Archana is a senior from Illinois majoring in History. Her main academic interest is global imperial history, with special focuses on race, gender, and cultural representation. As part of the Penn and Slavery Project, she has also written on slavery and the development of medicine in the United States. Archana currently serves as chair of the History Undergraduate Advisory Board and is an undergraduate fellow at the Andrea Mitchell Center for the Study of Democracy and the Center for the Study of Ethnicity, Race, and Immigration. In addition to research, she is organizing an upcoming participatory art exhibition and enjoys volunteering with the Philly Food Trust and urban farms around the city.

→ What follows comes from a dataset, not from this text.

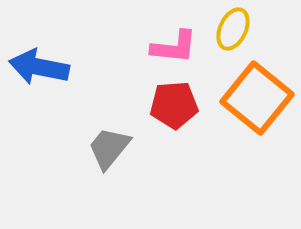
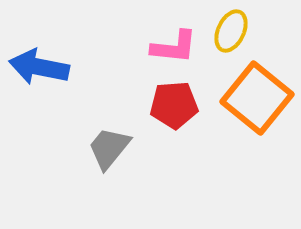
yellow ellipse: moved 2 px left, 2 px down
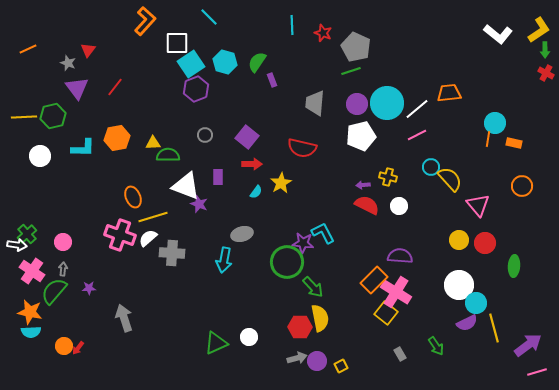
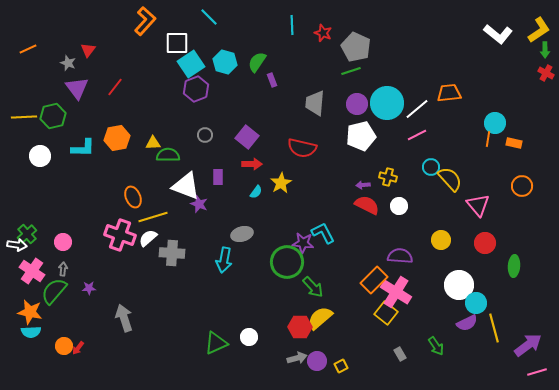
yellow circle at (459, 240): moved 18 px left
yellow semicircle at (320, 318): rotated 120 degrees counterclockwise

Wolf Humanities Center Undergraduate Fellow
2019—2020 Forum on Kinship
That More Peculiar “Peculiar Institution”: British Perceptions of Slavery in the Ottoman Empire
My research explores the historic development of the “right to family life” in modern day international law. Some recent historians have begun to show that the idea of the family as an international right developed during the abolitionist movement of the nineteenth century. I will argue that while the right to family did develop during this time, British perceptions of slavery and the degrees of kinship ties it allowed for or broke were highly geographically determined, and those perceptions shaped British abolitionist policy regionally and ultimately debates in international law. Using British travel narratives, fiction, paintings, and diplomatic dispatches, I will compare British perceptions and portrayals of kinship (or lack thereof) in Ottoman slavery with British perceptions and portrayals of the same in Atlantic slavery.